【私の評価】★★★☆☆(72点)
■コンクリートの寿命は
永遠ではありません。
特に、戦後のコンクリート構造物は
海砂が使われていたり、
アルカリ骨材反応への対応ができて
いなかったりして、寿命末期と
なっているものも多いという。
問題なのは、
コンクリートは補強はできるものの、
鉄筋のサビやアルカリ骨材反応による
ひび割れには、取替るしか
抜本的な対策がないことなのです。
・山陽新幹線は、1972年に新大阪~岡山まで開通し、
その後の1975年に博多までの644kmが開通している。
こちらも開通後40年が経とうとしている。
山陽新幹線では、海砂の使用、アルカリシリカ
反応を持つ骨材を使用したコンクリートが
かなりの部分で用いられており・・
待ったなしの状態のはずである(p204)
■著者が恐れるのは韓国のように
ビルや橋やダムが崩壊することです。
日本ではコンクリート構造物の崩壊は
あまり聞きませんが、コンクリートの
一部が剥がれて落下する程度のことは
頻繁に起きているのです。
特にコンクリートは表面からは
ひび割れくらいしか見えませんので、
内部がどの程度劣化しているのか
評価しにくいことから、
対策が後手後手となる恐れがあります。
══════════
コンクリートの寿命に関する文章のうち、「山陽新幹線では、海砂の使用、アルカリシリカ」から「頻繁に起きているのです。」までの部分を、一字も変えずに出力してもらえますか？ このデータは、本文とは別の出典から取ったものです。

表示データ:
══════════
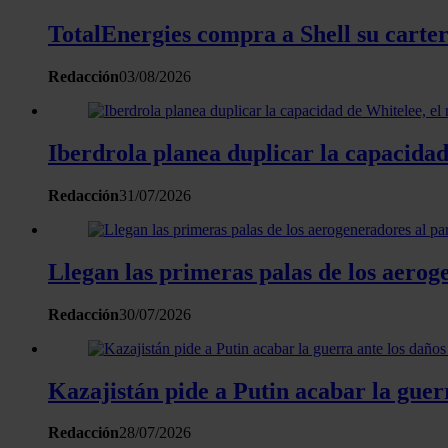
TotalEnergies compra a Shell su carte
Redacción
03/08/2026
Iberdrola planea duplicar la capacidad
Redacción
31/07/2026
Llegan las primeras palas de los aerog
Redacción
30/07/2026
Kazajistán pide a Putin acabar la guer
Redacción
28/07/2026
══════════
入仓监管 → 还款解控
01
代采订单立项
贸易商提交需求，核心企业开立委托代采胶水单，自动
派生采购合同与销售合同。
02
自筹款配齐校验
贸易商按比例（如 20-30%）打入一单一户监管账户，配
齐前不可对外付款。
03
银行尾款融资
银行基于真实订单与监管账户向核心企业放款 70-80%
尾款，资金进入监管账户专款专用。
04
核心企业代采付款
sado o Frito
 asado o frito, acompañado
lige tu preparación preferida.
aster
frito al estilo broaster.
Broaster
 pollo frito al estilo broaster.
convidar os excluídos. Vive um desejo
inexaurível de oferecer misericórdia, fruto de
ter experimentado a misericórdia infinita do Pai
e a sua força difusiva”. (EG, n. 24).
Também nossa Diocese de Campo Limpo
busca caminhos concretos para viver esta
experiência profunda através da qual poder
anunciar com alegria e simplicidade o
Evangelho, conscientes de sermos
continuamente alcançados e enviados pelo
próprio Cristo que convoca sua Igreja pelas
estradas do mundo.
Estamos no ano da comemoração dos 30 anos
══════════
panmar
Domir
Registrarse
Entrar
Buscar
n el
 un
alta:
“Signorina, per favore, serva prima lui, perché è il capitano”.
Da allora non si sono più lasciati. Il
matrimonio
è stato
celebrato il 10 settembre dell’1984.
══════════
解答:
山陽新幹線では、海砂の使用、アルカリシリカ
反応を持つ骨材を使用したコンクリートが
かなりの部分で用いられており・・
待ったなしの状態のはずである(p204)
■著者が恐れるのは韓国のように
ビルや橋やダムが崩壊することです。
日本ではコンクリート構造物の崩壊は
あまり聞きませんが、コンクリートの
一部が剥がれて落下する程度のことは
頻繁に起きているのです。